PROBLEM REQUIREMENTS:
Transcribe the records that follow. Keep every word exactly, and drop the pictures.

Data excerpts:
▼▼▼
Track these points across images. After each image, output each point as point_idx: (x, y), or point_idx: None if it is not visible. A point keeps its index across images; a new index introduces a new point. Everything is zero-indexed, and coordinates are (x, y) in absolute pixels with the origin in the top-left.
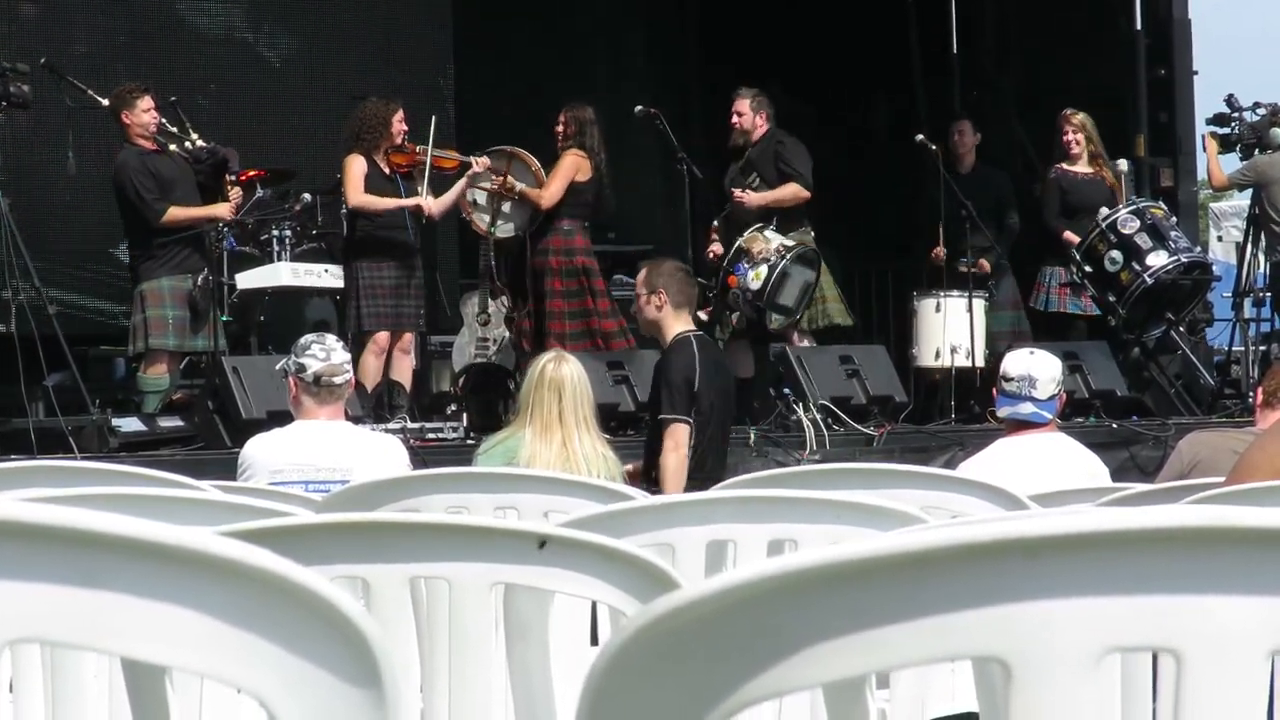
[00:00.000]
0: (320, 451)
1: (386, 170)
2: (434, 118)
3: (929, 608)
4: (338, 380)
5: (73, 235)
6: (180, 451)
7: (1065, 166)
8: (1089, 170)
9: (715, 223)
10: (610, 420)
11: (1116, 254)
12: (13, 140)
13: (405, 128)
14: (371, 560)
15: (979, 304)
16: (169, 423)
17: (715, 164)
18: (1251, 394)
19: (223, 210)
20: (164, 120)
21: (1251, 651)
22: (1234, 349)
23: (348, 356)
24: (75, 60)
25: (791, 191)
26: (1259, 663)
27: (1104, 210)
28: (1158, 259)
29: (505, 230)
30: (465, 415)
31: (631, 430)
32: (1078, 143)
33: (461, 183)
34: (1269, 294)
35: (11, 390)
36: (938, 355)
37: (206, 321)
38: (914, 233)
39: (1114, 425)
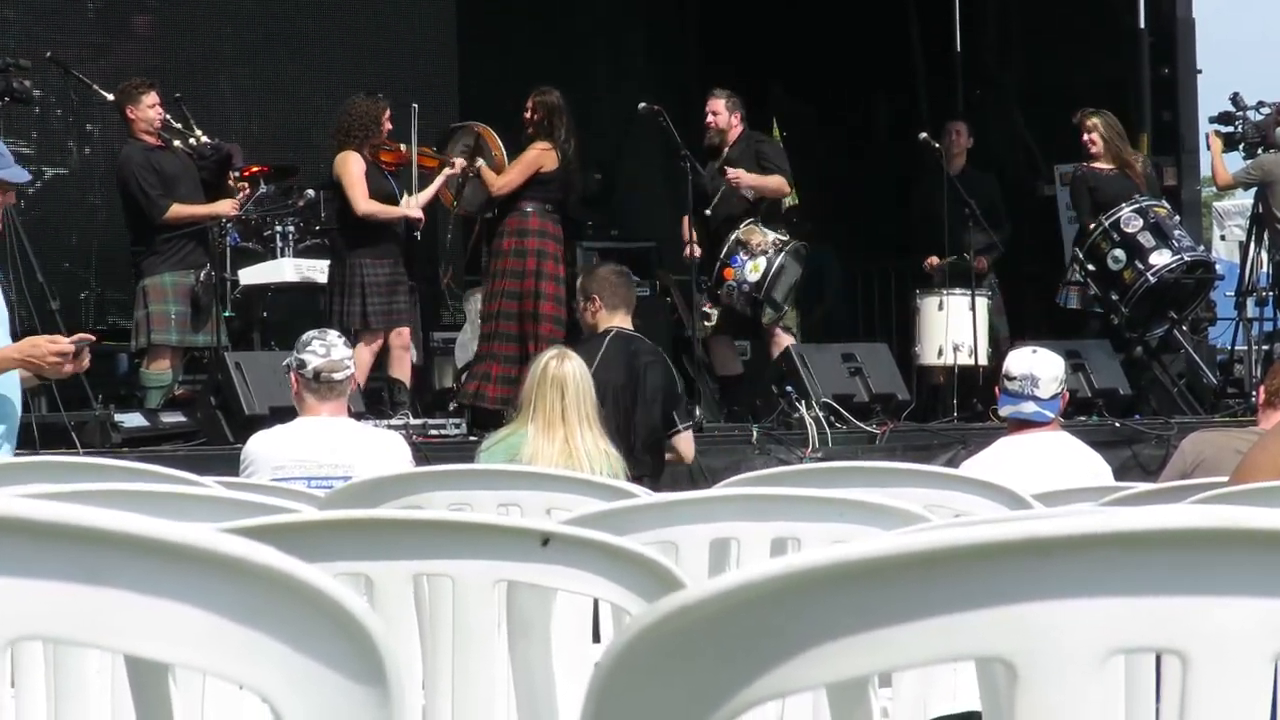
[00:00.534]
0: (323, 448)
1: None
2: (415, 106)
3: (935, 608)
4: (337, 376)
5: (76, 230)
6: (183, 447)
7: (1089, 164)
8: (1111, 166)
9: (686, 218)
10: None
11: (1120, 252)
12: (16, 134)
13: (391, 126)
14: (375, 557)
15: (981, 302)
16: (171, 418)
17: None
18: (1254, 393)
19: (225, 208)
20: (169, 116)
21: (1256, 653)
22: (1237, 348)
23: (349, 353)
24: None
25: (777, 183)
26: (1263, 664)
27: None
28: (1161, 258)
29: (468, 206)
30: (467, 412)
31: None
32: (1093, 142)
33: (439, 181)
34: (1272, 293)
35: None
36: (940, 353)
37: (209, 317)
38: (915, 231)
39: (1117, 424)
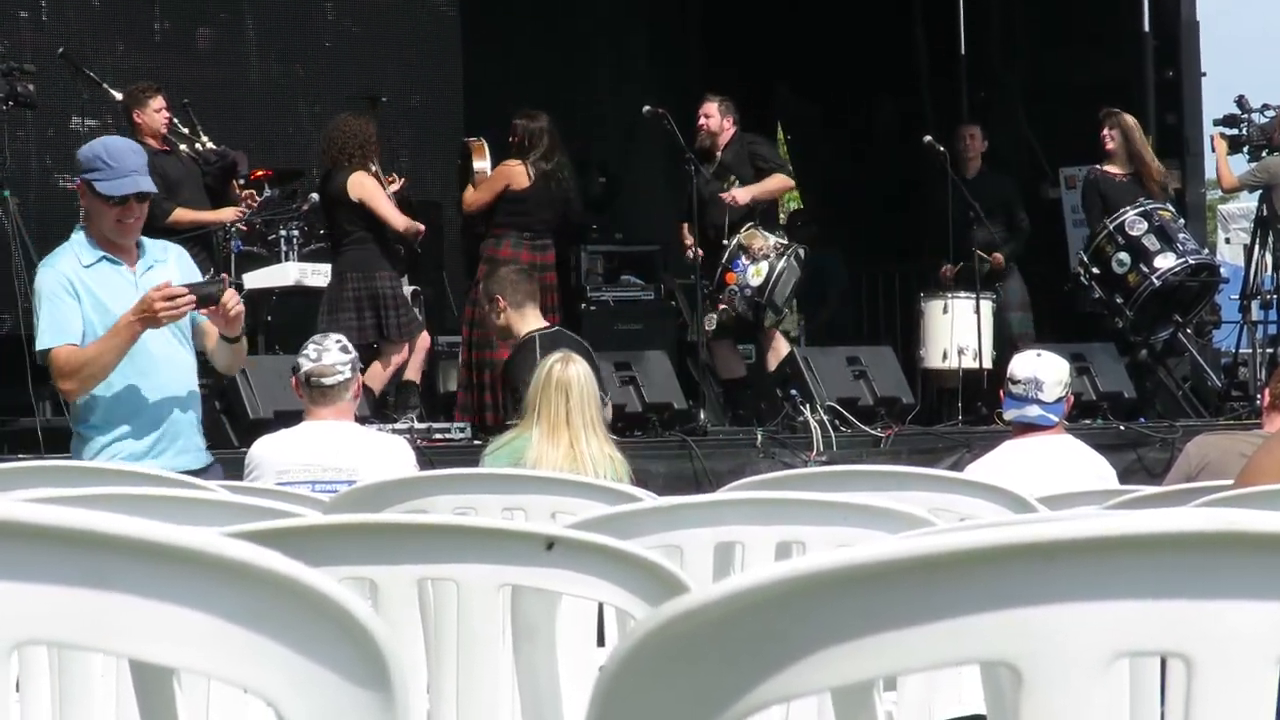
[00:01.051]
0: (326, 452)
1: None
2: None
3: (939, 612)
4: (326, 381)
5: None
6: None
7: (1101, 167)
8: (1126, 171)
9: (685, 224)
10: (618, 421)
11: (1124, 255)
12: (20, 139)
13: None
14: (379, 561)
15: (986, 305)
16: None
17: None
18: (1259, 396)
19: (229, 215)
20: (176, 120)
21: (1261, 657)
22: (1241, 351)
23: (346, 358)
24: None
25: (778, 182)
26: (1269, 668)
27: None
28: (1165, 261)
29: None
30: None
31: (639, 431)
32: (1112, 139)
33: (387, 201)
34: (1276, 296)
35: (19, 390)
36: (945, 357)
37: None
38: (920, 234)
39: (1121, 427)
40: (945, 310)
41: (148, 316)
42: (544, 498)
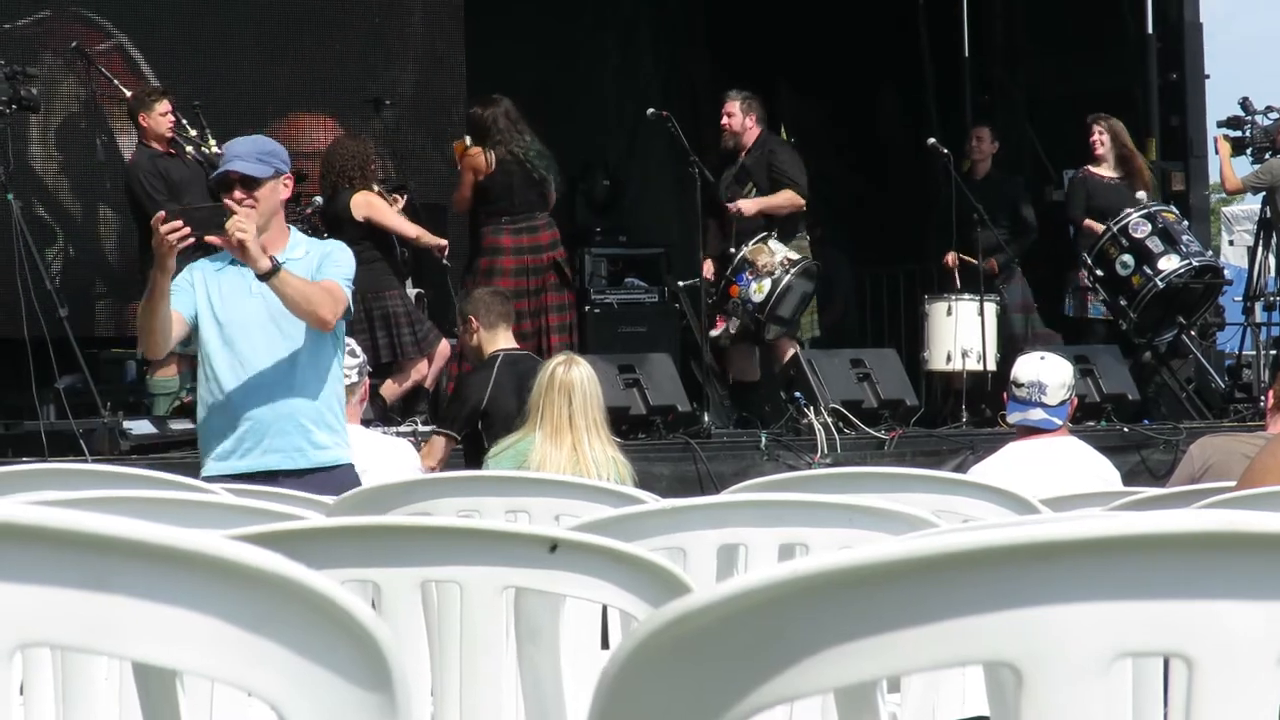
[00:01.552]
0: None
1: None
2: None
3: (942, 612)
4: None
5: (84, 236)
6: (191, 454)
7: (1091, 169)
8: (1115, 174)
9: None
10: (621, 423)
11: (1128, 258)
12: (24, 141)
13: None
14: (382, 564)
15: (990, 307)
16: (179, 425)
17: (725, 167)
18: (1262, 397)
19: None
20: (184, 122)
21: (1263, 657)
22: (1245, 353)
23: (352, 361)
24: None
25: (787, 198)
26: (1270, 668)
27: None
28: (1169, 263)
29: None
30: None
31: (643, 434)
32: (1102, 143)
33: (399, 216)
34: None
35: (23, 393)
36: (949, 359)
37: None
38: (924, 235)
39: (1125, 429)
40: (949, 312)
41: (162, 252)
42: (547, 500)
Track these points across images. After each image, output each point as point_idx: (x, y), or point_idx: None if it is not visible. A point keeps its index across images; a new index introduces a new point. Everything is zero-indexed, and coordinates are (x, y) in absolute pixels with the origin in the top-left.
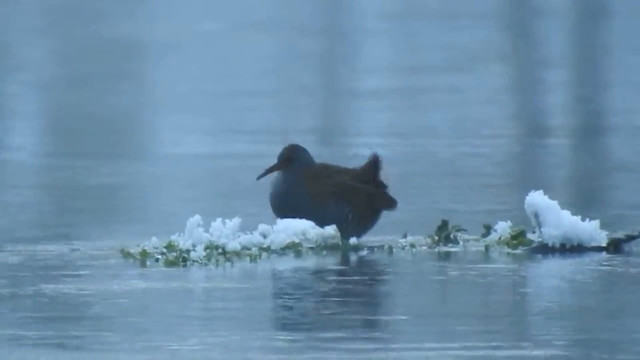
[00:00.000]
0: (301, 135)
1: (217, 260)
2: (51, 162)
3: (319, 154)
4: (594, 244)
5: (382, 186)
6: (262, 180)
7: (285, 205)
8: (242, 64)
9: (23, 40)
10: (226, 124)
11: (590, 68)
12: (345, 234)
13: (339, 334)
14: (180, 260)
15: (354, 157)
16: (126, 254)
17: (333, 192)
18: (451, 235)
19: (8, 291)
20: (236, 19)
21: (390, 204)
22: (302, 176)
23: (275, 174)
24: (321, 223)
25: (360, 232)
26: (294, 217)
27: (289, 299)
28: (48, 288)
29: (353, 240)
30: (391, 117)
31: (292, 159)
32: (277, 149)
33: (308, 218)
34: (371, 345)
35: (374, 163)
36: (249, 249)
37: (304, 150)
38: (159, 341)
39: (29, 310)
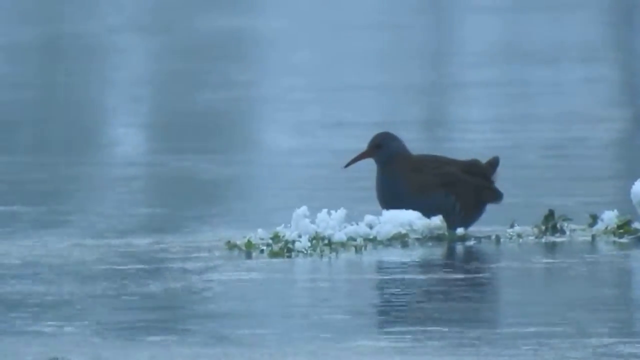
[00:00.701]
0: (406, 128)
1: (322, 251)
2: (156, 157)
3: (424, 146)
4: None
5: (490, 181)
6: (370, 173)
7: (389, 197)
8: (344, 59)
9: (124, 39)
10: (332, 117)
11: None
12: (451, 225)
13: (444, 329)
14: (285, 251)
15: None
16: (232, 246)
17: (442, 182)
18: (558, 225)
19: (117, 285)
20: (340, 16)
21: (497, 197)
22: (401, 167)
23: (375, 167)
24: (427, 213)
25: (466, 223)
26: (399, 208)
27: (395, 290)
28: (155, 281)
29: (460, 231)
30: (496, 108)
31: (381, 146)
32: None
33: (414, 209)
34: (476, 341)
35: (493, 164)
36: (354, 239)
37: (394, 138)
38: (263, 333)
39: (137, 302)
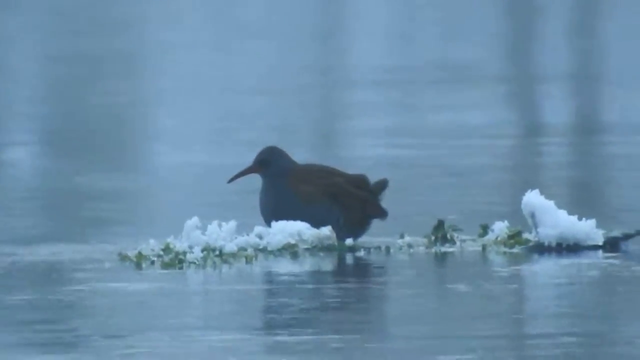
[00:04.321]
0: (298, 140)
1: (213, 262)
2: (47, 166)
3: (314, 158)
4: (590, 243)
5: (376, 196)
6: (258, 185)
7: (274, 210)
8: (238, 73)
9: (19, 46)
10: (221, 131)
11: (582, 68)
12: (337, 236)
13: (333, 337)
14: (177, 262)
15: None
16: (123, 257)
17: (326, 192)
18: (448, 235)
19: (5, 295)
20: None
21: (381, 213)
22: (286, 179)
23: (260, 182)
24: (312, 224)
25: (351, 236)
26: (284, 220)
27: (284, 301)
28: (44, 291)
29: (349, 242)
30: (386, 122)
31: (267, 162)
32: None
33: (298, 219)
34: (362, 352)
35: (382, 186)
36: (245, 250)
37: (280, 153)
38: (155, 343)
39: (25, 313)
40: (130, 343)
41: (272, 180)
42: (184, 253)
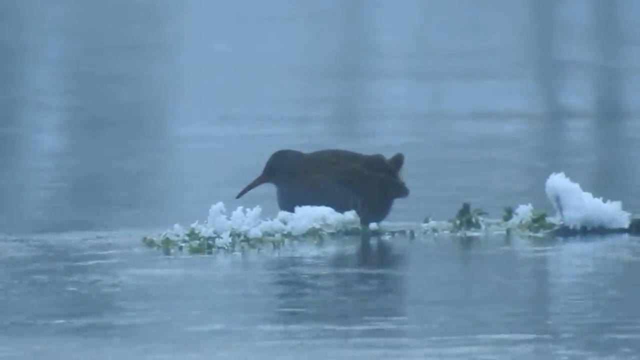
▲▲▲
SOLUTION TO THE EXERCISE:
Track these points across images. After each image, output each point as point_idx: (x, y), or point_idx: None if it is not visible. A point keeps its index across images; a new index introduces a new point. Everything is zero-indexed, and coordinates are (x, y) in absolute pixels with the origin in the top-left.
[00:00.000]
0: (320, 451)
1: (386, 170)
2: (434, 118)
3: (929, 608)
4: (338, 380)
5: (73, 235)
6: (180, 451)
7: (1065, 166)
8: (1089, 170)
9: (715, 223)
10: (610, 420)
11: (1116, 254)
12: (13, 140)
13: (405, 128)
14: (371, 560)
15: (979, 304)
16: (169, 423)
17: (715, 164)
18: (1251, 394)
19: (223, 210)
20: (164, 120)
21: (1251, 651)
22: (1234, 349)
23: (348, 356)
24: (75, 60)
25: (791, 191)
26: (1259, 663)
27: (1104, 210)
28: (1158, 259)
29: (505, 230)
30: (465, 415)
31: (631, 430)
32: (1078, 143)
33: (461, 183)
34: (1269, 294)
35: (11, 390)
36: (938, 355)
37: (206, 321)
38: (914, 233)
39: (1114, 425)
[00:00.534]
0: (323, 448)
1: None
2: (415, 106)
3: (935, 608)
4: (337, 376)
5: (76, 230)
6: (183, 447)
7: (1089, 164)
8: (1111, 166)
9: (686, 218)
10: None
11: (1120, 252)
12: (16, 134)
13: (391, 126)
14: (375, 557)
15: (981, 302)
16: (171, 418)
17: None
18: (1254, 393)
19: (225, 208)
20: (169, 116)
21: (1256, 653)
22: (1237, 348)
23: (349, 353)
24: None
25: (777, 183)
26: (1263, 664)
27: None
28: (1161, 258)
29: (468, 206)
30: (467, 412)
31: None
32: (1093, 142)
33: (439, 181)
34: (1272, 293)
35: None
36: (940, 353)
37: (209, 317)
38: (915, 231)
39: (1117, 424)
[00:01.051]
0: (326, 452)
1: None
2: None
3: (939, 612)
4: (326, 381)
5: None
6: None
7: (1101, 167)
8: (1126, 171)
9: (685, 224)
10: (618, 421)
11: (1124, 255)
12: (20, 139)
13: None
14: (379, 561)
15: (986, 305)
16: None
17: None
18: (1259, 396)
19: (229, 215)
20: (176, 120)
21: (1261, 657)
22: (1241, 351)
23: (346, 358)
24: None
25: (778, 182)
26: (1269, 668)
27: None
28: (1165, 261)
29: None
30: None
31: (639, 431)
32: (1112, 139)
33: (387, 201)
34: (1276, 296)
35: (19, 390)
36: (945, 357)
37: None
38: (920, 234)
39: (1121, 427)
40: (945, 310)
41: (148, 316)
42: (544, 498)
[00:01.552]
0: None
1: None
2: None
3: (942, 612)
4: None
5: (84, 236)
6: (191, 454)
7: (1091, 169)
8: (1115, 174)
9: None
10: (621, 423)
11: (1128, 258)
12: (24, 141)
13: None
14: (382, 564)
15: (990, 307)
16: (179, 425)
17: (725, 167)
18: (1262, 397)
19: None
20: (184, 122)
21: (1263, 657)
22: (1245, 353)
23: (352, 361)
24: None
25: (787, 198)
26: (1270, 668)
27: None
28: (1169, 263)
29: None
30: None
31: (643, 434)
32: (1102, 143)
33: (399, 216)
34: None
35: (23, 393)
36: (949, 359)
37: None
38: (924, 235)
39: (1125, 429)
40: (949, 312)
41: (162, 252)
42: (547, 500)
Track these points across images. After each image, output each point as point_idx: (x, y), or point_idx: None if it is not visible. A point keeps its index across images; a new index introduces a new point. Everything is zero-indexed, and coordinates are (x, y) in absolute pixels with the origin in the top-left.
[00:00.000]
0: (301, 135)
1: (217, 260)
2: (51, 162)
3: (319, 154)
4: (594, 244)
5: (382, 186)
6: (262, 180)
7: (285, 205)
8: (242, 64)
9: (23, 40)
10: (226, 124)
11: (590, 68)
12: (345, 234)
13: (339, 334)
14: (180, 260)
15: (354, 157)
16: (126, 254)
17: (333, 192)
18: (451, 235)
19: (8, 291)
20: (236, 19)
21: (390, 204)
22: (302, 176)
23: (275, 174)
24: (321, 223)
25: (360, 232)
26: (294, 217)
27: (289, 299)
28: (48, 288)
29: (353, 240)
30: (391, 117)
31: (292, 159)
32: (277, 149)
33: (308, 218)
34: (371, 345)
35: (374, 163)
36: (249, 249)
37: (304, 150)
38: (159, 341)
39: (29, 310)
[00:00.701]
0: (406, 128)
1: (322, 251)
2: (156, 157)
3: (424, 146)
4: None
5: (490, 181)
6: (370, 173)
7: (389, 197)
8: (344, 59)
9: (124, 39)
10: (332, 117)
11: None
12: (451, 225)
13: (444, 329)
14: (285, 251)
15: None
16: (232, 246)
17: (442, 182)
18: (558, 225)
19: (117, 285)
20: (340, 16)
21: (497, 197)
22: (401, 167)
23: (375, 167)
24: (427, 213)
25: (466, 223)
26: (399, 208)
27: (395, 290)
28: (155, 281)
29: (460, 231)
30: (496, 108)
31: (381, 146)
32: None
33: (414, 209)
34: (476, 341)
35: (493, 164)
36: (354, 239)
37: (394, 138)
38: (263, 333)
39: (137, 302)
[00:04.321]
0: (298, 140)
1: (213, 262)
2: (47, 166)
3: (314, 158)
4: (590, 243)
5: (376, 196)
6: (258, 185)
7: (274, 210)
8: (238, 73)
9: (19, 46)
10: (221, 131)
11: (582, 68)
12: (337, 236)
13: (333, 337)
14: (177, 262)
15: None
16: (123, 257)
17: (326, 192)
18: (448, 235)
19: (5, 295)
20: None
21: (381, 213)
22: (286, 179)
23: (260, 182)
24: (312, 224)
25: (351, 236)
26: (284, 220)
27: (284, 301)
28: (44, 291)
29: (349, 242)
30: (386, 122)
31: (267, 162)
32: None
33: (298, 219)
34: (362, 352)
35: (382, 186)
36: (245, 250)
37: (280, 153)
38: (155, 343)
39: (25, 313)
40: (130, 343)
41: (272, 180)
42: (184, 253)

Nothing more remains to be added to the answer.